*Material provided*.

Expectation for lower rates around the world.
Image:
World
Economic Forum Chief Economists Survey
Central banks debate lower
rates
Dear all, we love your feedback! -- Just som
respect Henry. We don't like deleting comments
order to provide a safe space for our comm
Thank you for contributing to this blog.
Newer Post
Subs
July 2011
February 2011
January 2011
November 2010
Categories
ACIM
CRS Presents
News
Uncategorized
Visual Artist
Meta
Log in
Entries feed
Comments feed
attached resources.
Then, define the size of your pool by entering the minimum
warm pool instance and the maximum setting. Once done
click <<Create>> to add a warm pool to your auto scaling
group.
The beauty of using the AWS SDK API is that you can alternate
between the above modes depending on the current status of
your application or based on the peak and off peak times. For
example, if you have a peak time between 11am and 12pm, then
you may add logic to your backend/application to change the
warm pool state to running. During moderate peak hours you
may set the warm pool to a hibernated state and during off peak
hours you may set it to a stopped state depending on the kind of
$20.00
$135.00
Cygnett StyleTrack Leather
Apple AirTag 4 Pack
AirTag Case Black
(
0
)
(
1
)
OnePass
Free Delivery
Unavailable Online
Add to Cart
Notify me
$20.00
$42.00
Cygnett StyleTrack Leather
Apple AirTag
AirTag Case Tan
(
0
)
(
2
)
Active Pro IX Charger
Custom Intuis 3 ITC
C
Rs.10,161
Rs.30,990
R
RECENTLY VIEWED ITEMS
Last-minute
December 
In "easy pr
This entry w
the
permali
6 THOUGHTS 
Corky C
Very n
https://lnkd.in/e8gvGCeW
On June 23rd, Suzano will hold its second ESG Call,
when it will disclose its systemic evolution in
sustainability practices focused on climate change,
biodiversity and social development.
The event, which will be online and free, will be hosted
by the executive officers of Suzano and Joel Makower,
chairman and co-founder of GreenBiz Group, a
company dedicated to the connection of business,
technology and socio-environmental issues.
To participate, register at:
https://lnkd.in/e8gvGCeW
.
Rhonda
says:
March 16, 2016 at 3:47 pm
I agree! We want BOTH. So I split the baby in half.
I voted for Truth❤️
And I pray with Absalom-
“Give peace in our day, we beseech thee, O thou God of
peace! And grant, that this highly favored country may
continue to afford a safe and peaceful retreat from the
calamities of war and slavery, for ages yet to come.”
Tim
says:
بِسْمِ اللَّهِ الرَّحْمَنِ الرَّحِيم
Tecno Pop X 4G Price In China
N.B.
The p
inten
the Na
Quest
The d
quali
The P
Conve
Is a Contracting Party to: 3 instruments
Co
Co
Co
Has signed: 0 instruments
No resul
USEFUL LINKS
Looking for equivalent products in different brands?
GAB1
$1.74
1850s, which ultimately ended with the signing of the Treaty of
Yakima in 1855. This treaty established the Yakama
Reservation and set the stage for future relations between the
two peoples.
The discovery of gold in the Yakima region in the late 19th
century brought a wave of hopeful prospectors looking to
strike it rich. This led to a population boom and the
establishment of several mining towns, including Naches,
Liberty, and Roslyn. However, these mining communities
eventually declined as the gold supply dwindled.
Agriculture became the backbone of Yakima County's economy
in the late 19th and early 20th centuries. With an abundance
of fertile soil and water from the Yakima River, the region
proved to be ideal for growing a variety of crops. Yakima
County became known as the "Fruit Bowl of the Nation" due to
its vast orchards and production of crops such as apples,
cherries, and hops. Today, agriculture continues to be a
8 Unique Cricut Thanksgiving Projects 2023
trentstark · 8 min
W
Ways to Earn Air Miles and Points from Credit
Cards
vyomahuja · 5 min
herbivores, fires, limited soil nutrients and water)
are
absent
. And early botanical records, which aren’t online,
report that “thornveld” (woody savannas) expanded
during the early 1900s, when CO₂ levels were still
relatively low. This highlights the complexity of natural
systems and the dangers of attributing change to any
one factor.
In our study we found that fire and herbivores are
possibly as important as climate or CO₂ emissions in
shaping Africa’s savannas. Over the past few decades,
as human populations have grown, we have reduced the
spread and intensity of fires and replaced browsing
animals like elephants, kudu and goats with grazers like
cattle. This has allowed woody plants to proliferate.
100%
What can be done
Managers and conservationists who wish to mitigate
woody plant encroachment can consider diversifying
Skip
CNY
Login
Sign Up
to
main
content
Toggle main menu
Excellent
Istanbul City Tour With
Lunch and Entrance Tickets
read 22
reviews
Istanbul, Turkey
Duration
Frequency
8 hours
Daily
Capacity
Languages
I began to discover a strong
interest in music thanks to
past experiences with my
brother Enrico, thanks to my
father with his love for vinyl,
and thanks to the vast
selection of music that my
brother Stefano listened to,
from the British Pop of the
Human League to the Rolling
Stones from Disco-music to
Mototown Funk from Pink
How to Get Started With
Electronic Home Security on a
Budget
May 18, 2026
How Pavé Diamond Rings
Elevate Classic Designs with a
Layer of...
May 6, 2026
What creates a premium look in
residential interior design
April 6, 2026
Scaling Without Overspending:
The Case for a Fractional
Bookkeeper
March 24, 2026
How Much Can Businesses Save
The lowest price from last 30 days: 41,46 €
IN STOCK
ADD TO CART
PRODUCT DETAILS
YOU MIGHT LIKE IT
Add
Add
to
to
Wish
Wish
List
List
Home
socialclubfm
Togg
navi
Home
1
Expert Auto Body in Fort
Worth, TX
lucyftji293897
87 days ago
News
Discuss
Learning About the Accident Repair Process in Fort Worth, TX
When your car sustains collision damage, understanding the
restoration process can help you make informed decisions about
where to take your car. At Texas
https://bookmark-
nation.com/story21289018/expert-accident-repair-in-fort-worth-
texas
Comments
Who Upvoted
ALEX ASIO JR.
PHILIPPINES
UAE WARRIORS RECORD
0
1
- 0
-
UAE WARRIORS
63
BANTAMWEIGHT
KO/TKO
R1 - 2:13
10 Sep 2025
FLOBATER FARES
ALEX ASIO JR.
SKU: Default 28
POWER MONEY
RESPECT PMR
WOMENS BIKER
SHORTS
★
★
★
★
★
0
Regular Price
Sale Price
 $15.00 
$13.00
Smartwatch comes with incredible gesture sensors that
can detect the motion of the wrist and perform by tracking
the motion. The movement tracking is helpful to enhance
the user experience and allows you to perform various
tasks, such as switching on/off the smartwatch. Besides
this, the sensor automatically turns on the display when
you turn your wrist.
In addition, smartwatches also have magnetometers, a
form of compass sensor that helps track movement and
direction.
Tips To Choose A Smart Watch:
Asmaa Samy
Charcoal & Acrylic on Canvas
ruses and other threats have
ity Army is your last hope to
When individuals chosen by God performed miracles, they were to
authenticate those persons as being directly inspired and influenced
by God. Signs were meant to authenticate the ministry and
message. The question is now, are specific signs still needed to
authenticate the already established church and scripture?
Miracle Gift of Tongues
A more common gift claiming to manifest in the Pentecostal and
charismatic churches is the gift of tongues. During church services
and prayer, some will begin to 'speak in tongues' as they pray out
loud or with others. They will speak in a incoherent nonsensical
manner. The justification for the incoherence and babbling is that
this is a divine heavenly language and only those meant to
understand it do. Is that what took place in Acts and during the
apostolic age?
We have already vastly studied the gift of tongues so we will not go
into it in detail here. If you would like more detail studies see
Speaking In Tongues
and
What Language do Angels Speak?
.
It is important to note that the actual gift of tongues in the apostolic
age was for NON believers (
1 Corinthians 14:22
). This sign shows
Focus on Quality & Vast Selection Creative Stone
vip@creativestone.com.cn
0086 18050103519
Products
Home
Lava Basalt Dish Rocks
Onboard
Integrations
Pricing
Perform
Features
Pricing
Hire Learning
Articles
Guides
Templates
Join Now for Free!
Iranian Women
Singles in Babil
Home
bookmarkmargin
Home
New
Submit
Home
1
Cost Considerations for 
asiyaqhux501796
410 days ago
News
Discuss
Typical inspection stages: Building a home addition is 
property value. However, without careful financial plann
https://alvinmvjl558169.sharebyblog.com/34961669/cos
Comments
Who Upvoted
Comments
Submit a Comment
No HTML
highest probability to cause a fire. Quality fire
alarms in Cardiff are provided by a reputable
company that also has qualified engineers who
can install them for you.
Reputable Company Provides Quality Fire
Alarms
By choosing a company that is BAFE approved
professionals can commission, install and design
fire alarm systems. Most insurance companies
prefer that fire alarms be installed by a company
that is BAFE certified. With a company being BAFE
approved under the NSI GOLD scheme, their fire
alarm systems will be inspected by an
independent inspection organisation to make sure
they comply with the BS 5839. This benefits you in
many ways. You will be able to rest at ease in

*Assignment*.
Reproduce verbatim the stretch of the items from their first line through the line containing "order to provide a safe space for our comm", including both ends.

*Solution to this task*.
Expectation for lower rates around the world.
Image:
World
Economic Forum Chief Economists Survey
Central banks debate lower
rates
Dear all, we love your feedback! -- Just som
respect Henry. We don't like deleting comments
order to provide a safe space for our comm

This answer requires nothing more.